-- Selected text --

------------------------------------------------

Hi Eliot,
I (am sorry to) agree there is no straightforward solution to speed up the lookup of single tokens in attributes. XQuery 3.1 provides a new string function "contains-token" [1]...
//*[contains-token(@class, 'topic/topic')]
...but (up to now) it is not index-driven in BaseX.
Some users would love to see us extend our full-text index to attributes. This way, queries your could be sped as follows:
//*[@class contains text 'topic/topic'][contains-token(@class, 'topic/topic')]
The second predicate is still required, as the full-text query would also potentially yield hits like "topic topic" or "ToPiC-!-tOpIc".
Currently, an efficient and (if you get used to it) rather simple way out is to create your own index...
let $index := <index>{ for $element in db:open('db')//*[@class] let $id := db:node-id($element) for $token in $element/@class/tokenize(., '\s+') return <class token="{ $token }">{ $id }</class> }</index> return db:create('index', $index, 'index.xml')
...and access it in the next step:
for $id in db:open('index')//class[@token = 'topic/topic'] return db:open-id('db', $id)
Hope this helps, Christian
[1] http://docs.basex.org/wiki/XQuery_3.1#fn:contains-token
On Mon, Apr 13, 2015 at 7:38 PM, Eliot Kimber ekimber@contrext.com wrote:
DITA defines the notion of layered hierarchy of element types, where every DITA-defined element is either a base type or a "specialized" type derived from some base type. The type hierarchy of each element is specified by a @class attribute that lists the ancestry and leaf type of the element.
For example, the element type "concept" is a specialization of the base type "topic" and so has a @class value of "- topic/topic concept/concept ". Each blank-delimited term is a module name/element name pair.
Processing in DITA is "specialization aware" if selection of elements is in terms of a @class token rather than concrete element type. For example, you might apply processing to topics of any type by matching on "*[contains(@class, ' topic/topic ')]", which will match all DITA topics, regardless of their specialized type.
The challenge this presents in a database context is optimizing finding of things based on these @class values. For large repositories an XQuery like "//*[contains(@class, ' topic/topic ')]" is going to be quite slow as it requires a string comparison of every @class value. Even if there is an attribute value index it will still be slow.
The obvious solution would be to index by @class token, e.g., an index where keys are "topic/topic", "topic/p", etc.
Is there a way to construct such an index in BaseX? Is there a better to address type of string-match-based lookup?
Thanks,
Eliot
————— Eliot Kimber, Owner Contrext, LLC http://contrext.com

------------------------------------------------

-- Given records --
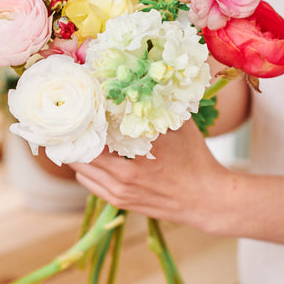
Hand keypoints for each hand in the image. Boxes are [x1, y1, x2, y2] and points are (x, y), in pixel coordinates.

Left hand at [69, 121, 232, 232]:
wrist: (207, 199)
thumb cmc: (195, 160)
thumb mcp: (178, 128)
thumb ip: (156, 106)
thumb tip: (139, 82)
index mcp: (132, 162)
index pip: (91, 140)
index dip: (81, 123)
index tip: (78, 107)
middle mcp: (120, 180)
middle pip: (78, 156)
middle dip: (77, 137)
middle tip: (76, 120)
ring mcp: (118, 193)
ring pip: (80, 171)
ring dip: (81, 153)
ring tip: (84, 135)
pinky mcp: (120, 202)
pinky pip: (89, 183)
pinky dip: (88, 169)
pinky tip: (97, 155)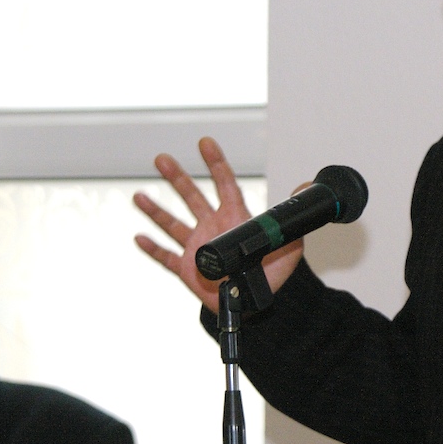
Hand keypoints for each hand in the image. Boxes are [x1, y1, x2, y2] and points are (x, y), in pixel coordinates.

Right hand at [133, 136, 301, 311]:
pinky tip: (139, 238)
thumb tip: (304, 192)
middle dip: (177, 178)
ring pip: (173, 224)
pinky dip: (152, 248)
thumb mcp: (289, 246)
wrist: (254, 300)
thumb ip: (294, 221)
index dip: (216, 163)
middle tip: (162, 159)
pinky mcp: (186, 268)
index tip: (205, 143)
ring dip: (156, 210)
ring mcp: (197, 246)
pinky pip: (165, 257)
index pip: (225, 184)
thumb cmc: (271, 273)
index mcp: (234, 217)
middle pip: (192, 197)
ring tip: (139, 196)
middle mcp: (212, 226)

------------------------------------------------

-- Instructions to follow --
Reproduce the stretch of the BaseX thread from "For example, the" through "still be slow.". Rely only on the BaseX thread.

-- Reply to the task --
For example, the element type "concept" is a specialization of the base type "topic" and so has a @class value of "- topic/topic concept/concept ". Each blank-delimited term is a module name/element name pair.
Processing in DITA is "specialization aware" if selection of elements is in terms of a @class token rather than concrete element type. For example, you might apply processing to topics of any type by matching on "*[contains(@class, ' topic/topic ')]", which will match all DITA topics, regardless of their specialized type.
The challenge this presents in a database context is optimizing finding of things based on these @class values. For large repositories an XQuery like "//*[contains(@class, ' topic/topic ')]" is going to be quite slow as it requires a string comparison of every @class value. Even if there is an attribute value index it will still be slow.